- _EXCERPT TO READ_:
Web Accessibility 2026: 5 Fixes That Cover 80% of ADA Lawsuits

2026-05-21 · Nico Brandt

Federal courts logged 3,117 ADA website accessibility lawsuits in 2025 — up 27% year over year, and over 5,000 once you add state filings. Meanwhile, the WebAIM Million 2026 report just showed 95.9% of homepages failing WCAG, reversing six straight years of improvement. The math is uncomfortable: lawsuits are accelerating, sites are getting worse, and most devs assume the April 2026 deadline extension bought them time.

It didn’t. Not for private businesses. Not for healthcare. Not for the average plaintiff firm running automated scans against your homepage. This guide is the five fixes that cover roughly 80% of what gets sites sued — with code, written for the person shipping the work.

The Deadline Moved. The Lawsuits Didn’t.

Four days before the April 24, 2026 Title II deadline took effect, the DOJ blinked. The Interim Final Rule pushed compliance for large public entities (50,000+ population) to April 26, 2027, and small entities to April 26, 2028. Headlines treated it as a reprieve. For most readers of this article, it was nothing of the sort.

Title II is the rule for state and local government. Private businesses have never been on that deadline — they’ve been getting sued the entire time under ADA Title III, which has no specific technical standard and no grace period. If you ship a public-facing site for a private company, the extension didn’t move your timeline by a day.

Healthcare is even less ambiguous. The HHS Section 504 web accessibility rule, which covers any entity receiving federal funds, still takes effect May 11, 2026. That one wasn’t extended.

And the technical bar matters. Title II points at WCAG 2.1 Level AA, not 2.2. WCAG 2.2 is best practice and worth targeting on new work, but be precise about what’s legally required where — confusing the two is how teams end up arguing about focus-appearance criteria when their forms still don’t have labels.

- _DATASET RECORDS_:
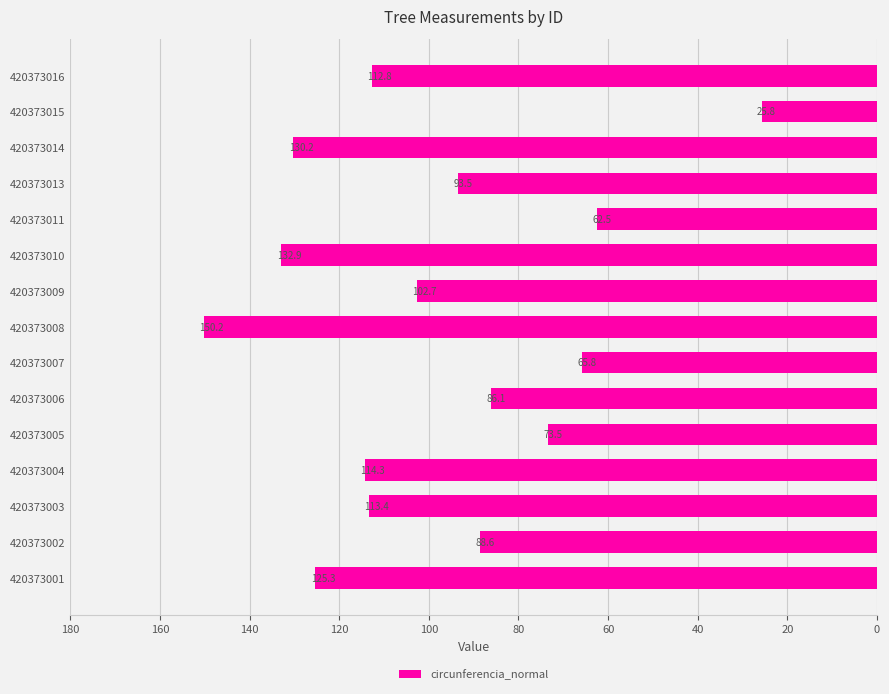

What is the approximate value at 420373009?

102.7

==

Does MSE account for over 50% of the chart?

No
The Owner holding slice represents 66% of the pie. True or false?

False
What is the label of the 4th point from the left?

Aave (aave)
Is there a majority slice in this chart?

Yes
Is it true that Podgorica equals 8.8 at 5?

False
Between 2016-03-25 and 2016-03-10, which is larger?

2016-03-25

- _YOUR INSTRUCTIONS_:
According to the web accessibility article, when does the HHS Section 504 web accessibility rule take effect?

- _ANSWER SPACE_:
May 11, 2026